Juan y Dafne se quedaron sin palabras. Ambos estaban llorando a lágrima viva cuando Lucía pronunció sus últimas palabras que sentenciaban el final de la historia. Ahora sabían el verdadero pasado de su madre, el porqué nunca se había atrevido a decirles nada. El objetivo de Bianca era mantener el secreto más negro de su familia escondido en lo más profundo de su corazón, para que nadie sintiera el horror que vivió ella en primera persona.
- Descubrimos los restos óseos de Germán arriba, cuando Juan jugaba al fútbol.- dijo Dafne, luchando por no mirar atrás. Sentía que la presencia de algo sobrenatural la miraba desde la escalera.

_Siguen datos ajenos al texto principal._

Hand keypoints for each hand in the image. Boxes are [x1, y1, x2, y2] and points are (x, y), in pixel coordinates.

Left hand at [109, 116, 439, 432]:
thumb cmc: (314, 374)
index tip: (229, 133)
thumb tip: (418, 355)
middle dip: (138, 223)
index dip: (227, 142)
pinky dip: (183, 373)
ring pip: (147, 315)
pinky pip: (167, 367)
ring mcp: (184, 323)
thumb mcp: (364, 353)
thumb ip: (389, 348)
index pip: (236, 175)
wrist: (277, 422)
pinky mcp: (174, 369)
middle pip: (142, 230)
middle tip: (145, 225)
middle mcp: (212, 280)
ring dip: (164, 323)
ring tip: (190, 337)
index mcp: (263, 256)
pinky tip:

- Esta casa está maldita. Pero no creo que las almas que aquí descansan nos hagan nada. Como ellos, estamos destinados a llevar la marca de los Santamaría.- dijo Lucía observando el retrato de su padre.
El pequeño Juan estaba temblando de miedo, mezcla de los ruidos que se oían en el piso superior de la casa y de la historia que su prima Lucía acababa de contar. Los tres quedaron mirando a los retratos de los hermanos. Román, el más serio, adivinaba una muestra de arrepentimiento en sus ojos. Bianca, la dulce y maternal mirada que con el tiempo el destino le arrebató. Y la joven Adriana, presa de un amor imposible que su misma sangre destruyó.